Nivolumab combined with induction chemotherapy and radiotherapy in nasopharyngeal carcinoma: A multicenter phase 2 PLATINUM trial

Abstract

Severe toxicities caused by concurrent cisplatin are a critical problem in nasopharyngeal carcinoma (NPC) treatment. In this phase 2 multicenter PLATINUM trial (NCT03984357), we recruited 152 NPC patients who received 12-cycle nivolumab plus induction chemotherapy and radiotherapy without concurrent cisplatin. After a median follow-up of 43 months, the 3-year failure-free survival (FFS) was 88.5% (95% confidence interval [CI], 83.4%-93.8%) and the 3-year overall survival was 97.9%. An early clearance of Epstein-Barr virus (EBV) DNA after induction-phase treatment was associated with FFS benefit. Sixty (40.2%) and eight (5.2%) patients had acute and late grade 3-4 adverse events (AEs), respectively.

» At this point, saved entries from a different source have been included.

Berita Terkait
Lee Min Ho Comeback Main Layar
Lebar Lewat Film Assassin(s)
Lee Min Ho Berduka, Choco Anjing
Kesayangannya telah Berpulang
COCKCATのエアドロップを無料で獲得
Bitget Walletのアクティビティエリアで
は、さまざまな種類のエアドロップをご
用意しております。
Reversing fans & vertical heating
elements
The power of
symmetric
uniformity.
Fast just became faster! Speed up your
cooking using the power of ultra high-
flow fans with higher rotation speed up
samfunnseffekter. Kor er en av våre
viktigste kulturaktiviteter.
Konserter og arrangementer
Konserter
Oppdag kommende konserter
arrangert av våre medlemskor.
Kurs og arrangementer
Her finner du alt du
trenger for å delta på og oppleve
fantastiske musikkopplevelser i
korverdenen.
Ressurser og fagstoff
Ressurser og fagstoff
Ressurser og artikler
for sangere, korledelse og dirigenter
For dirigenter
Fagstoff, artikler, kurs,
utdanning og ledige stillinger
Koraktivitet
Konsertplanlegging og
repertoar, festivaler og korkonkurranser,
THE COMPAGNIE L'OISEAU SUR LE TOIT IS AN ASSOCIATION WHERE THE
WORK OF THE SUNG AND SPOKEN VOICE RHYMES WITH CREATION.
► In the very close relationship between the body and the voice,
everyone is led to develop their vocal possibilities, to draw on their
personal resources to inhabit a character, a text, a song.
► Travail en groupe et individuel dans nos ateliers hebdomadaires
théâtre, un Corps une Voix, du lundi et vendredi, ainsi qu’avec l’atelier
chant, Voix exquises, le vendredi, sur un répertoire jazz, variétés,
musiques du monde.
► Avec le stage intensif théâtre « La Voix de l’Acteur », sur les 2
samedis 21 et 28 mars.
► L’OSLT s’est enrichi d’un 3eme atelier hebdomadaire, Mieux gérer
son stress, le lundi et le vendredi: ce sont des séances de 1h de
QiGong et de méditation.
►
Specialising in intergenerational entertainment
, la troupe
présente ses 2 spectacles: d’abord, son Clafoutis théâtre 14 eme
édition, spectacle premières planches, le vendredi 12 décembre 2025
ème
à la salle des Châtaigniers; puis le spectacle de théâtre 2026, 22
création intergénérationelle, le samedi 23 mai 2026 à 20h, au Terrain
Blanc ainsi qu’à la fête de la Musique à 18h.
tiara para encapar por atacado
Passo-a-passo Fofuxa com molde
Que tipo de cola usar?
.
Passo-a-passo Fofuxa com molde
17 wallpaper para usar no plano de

Most patients had good tolerance to AE-associated frequency (68.0%-96.7%), severity (56.0%-98.6%), and interference (58.0%-98.0%); 86.7%-100.0% of quality-of-life domains showed either no clinically meaningful deterioration or a rapid recovery. Nivolumab plus induction chemotherapy and radiotherapy demonstrated efficacious anti-tumor activity, low toxicity, and favorable tolerability and quality-of-life for NPC patients.

Keywords: Epstein-Barr virus DNA; PD-1 blockade; clinical trial; concurrent cisplatin; immunotherapy; nasopharyngeal carcinoma; radiotherapy.